It’s the question capturing the imagination of every ice hockey fan in the south: Is the upcoming Nashville-Pittsburgh Stanley Cup Final good for the NHL?

The Pens aren’t new to the party. They’ve won four cups in the past quarter century led by legends named Lemeuix, Jagr, Crosby, and Malkin. Meanwhile, as Zach Bingham eloquently stated on yesterday’s show, Nashville is losing its Stanley Cup virginity. They’re the No. 8 seed looking to provide Music City with the first professional championship of its brief sports history.

Photo courtesy of CBS

While it’s blue blood against new blood, this isn’t a David vs. Goliath tale. As great as Crosby and Malkin are, they aren’t a Tom Brady-Randy Moss combo leading an 18-0 Patriots squad against the awe-shucks Eli “Rain” Manning led New York Giants. Pittsburgh hasn’t yet reached a dynastic level of dominance despite being the defending champions, and besides, Nashville already dealt with this decade’s dynasty in Chicago, a stunning sweep in the opening round.

It is true that the Preds offer something new to the Stanley Cup table. The cities’ country flare combined with its college football atmosphere makes Bridgestone Arena as potent a home ice as there is in the NHL. Playing Guess Who with which superstar will beautifully deliver the National Anthem leaves every Tennessean on the edge of their seats.
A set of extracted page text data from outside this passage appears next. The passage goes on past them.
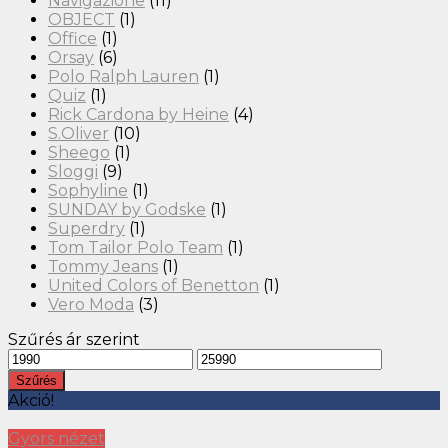
Navigazione
(11)
OBJECT
(1)
Office
(1)
Orsay
(6)
Polo Ralph Lauren
(1)
Quiz
(1)
Rick Cardona by Heine
(4)
S.Oliver
(10)
Sheego
(1)
Sloggi
(9)
Sophyline
(1)
SUNDAY by Godske
(1)
Superdry
(1)
Tom Tailor Polo Team
(1)
Tommy Jeans
(1)
United Colors of Benetton
(1)
Vero Moda
(3)
Szűrés ár szerint
Szűrés
Akció!
Gyors nézet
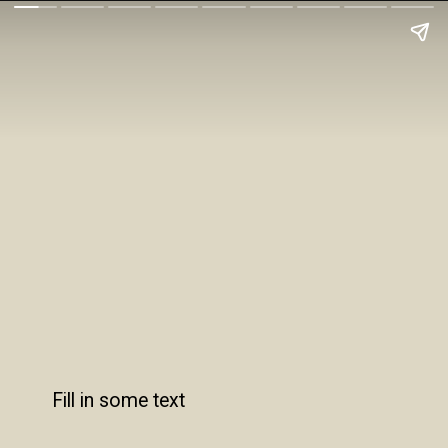
Fill in some text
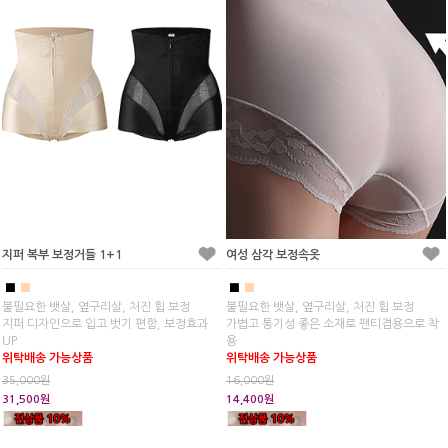
지퍼 복부 보정거들 1+1
여성 삼각 보정속옷
■
■
■
■
불필요한 뱃살, 옆구리살, 처진 힙 보정
불필요한 뱃살, 옆구리살, 처진 힙 보정
지퍼 디자인으로 입고 벗기 편함, 보정효과
가볍고 통기성 좋은 소재로 팬티겸용으로 착
UP
용
위탁배송 가능상품
위탁배송 가능상품
35,000원
16,000원
31,500원
14,400원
There’s just one problem: Nationally, nobody is going to give a damn.

Nashvillians, remove yourself from the situation for a moment. Take off those yellow-tinted glasses. Pause on that Fangerang rendition, which was brutal, and hold off before you start dubbing Nashville a hockey town.
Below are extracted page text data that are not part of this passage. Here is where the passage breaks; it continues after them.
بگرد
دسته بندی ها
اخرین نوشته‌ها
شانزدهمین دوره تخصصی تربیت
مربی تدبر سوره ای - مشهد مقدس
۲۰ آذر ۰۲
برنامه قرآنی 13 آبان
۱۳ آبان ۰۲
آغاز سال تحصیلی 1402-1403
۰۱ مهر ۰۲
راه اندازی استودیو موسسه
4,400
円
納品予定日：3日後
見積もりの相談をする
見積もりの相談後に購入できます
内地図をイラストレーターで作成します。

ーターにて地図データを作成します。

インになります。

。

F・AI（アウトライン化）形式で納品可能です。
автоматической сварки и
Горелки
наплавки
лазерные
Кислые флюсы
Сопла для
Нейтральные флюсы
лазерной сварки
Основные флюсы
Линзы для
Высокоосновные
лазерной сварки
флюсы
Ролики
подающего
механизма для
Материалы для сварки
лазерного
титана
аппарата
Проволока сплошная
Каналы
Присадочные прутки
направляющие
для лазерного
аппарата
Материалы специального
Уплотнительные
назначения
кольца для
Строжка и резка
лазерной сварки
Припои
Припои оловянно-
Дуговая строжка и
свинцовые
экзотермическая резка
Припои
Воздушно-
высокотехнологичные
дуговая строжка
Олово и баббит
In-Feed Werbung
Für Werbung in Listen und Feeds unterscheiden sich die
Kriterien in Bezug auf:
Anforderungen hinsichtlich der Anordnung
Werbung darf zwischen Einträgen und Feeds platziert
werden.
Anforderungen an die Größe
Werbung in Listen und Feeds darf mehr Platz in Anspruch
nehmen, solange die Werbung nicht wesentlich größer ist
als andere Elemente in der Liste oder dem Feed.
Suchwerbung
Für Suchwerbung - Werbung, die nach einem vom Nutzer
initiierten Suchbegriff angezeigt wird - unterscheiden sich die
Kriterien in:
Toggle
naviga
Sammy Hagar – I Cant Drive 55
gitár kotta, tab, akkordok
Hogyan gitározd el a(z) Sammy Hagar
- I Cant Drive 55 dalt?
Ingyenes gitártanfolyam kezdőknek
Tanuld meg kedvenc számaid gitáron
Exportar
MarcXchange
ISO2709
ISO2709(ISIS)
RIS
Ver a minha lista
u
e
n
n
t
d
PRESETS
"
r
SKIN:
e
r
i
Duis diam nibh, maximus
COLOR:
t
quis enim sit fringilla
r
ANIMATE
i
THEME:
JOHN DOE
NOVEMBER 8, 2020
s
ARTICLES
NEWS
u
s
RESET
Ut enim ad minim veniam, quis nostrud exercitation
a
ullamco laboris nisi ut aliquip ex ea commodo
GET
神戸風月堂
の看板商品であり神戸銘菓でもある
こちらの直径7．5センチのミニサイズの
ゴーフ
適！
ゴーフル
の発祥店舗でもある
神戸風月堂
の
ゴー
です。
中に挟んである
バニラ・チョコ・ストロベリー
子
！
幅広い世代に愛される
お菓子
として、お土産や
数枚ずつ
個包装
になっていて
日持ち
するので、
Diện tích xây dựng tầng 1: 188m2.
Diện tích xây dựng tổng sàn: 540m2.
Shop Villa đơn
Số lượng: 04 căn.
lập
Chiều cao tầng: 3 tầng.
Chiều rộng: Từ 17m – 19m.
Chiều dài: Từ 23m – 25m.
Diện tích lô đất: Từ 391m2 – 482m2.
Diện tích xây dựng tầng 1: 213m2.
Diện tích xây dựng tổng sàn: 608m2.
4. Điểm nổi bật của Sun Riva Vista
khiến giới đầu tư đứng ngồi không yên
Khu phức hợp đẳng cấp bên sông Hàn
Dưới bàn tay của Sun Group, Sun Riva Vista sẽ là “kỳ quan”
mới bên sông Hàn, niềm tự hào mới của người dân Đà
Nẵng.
While the Preds may have injected Tennessee with hockey euphoria (which I argue is a temporary phenomenon that will fade once football begins and the Preds fail to repeat this run), there’s too much working against the franchise to draw in millions of casual viewers not in the state of Tennessee. Hell, the Los Angeles Kings won the whole damn thing in 2012 as a No. 8 seed and still couldn’t put a dent in ratings.

What it comes down to is that hockey, even on the game’s biggest stage, doesn’t capture the imagination of the average sports consumer. There isn’t the same level of manufactured drama that other leagues run with so masterfully. The NFL had Brady and Belichick looking to grab an immortal fifth ring against an Atlanta team that had the hip-hop culture behind it in Super Bowl 51. Meanwhile, the Cleveland Cavaliers (led by the polarizing LeBron James) and Golden State Warriors (led by Steph, KD, Draymond & Klay) are meeting in the NBA Finals for the third straight season. The Cubs needed to end a 108-year title drought for people to give a rip about the World Series.

The NHL simply doesn’t have a captivating storyline or player for the entire country to get behind. Sure, it’s cool for Nashville, but Becky in Montana doesn’t turn on the Stanley Cup Final because of the cities involved. She also isn’t invested in who sings the National Anthem because she’s probably on Twitter protesting it.

So Nashville fans, just enjoy this while you have it. There may not be a Preds run like this for a long time, and even if there isn’t, the team’s success has certainly made hockey matter in Tennessee, even if for a moment.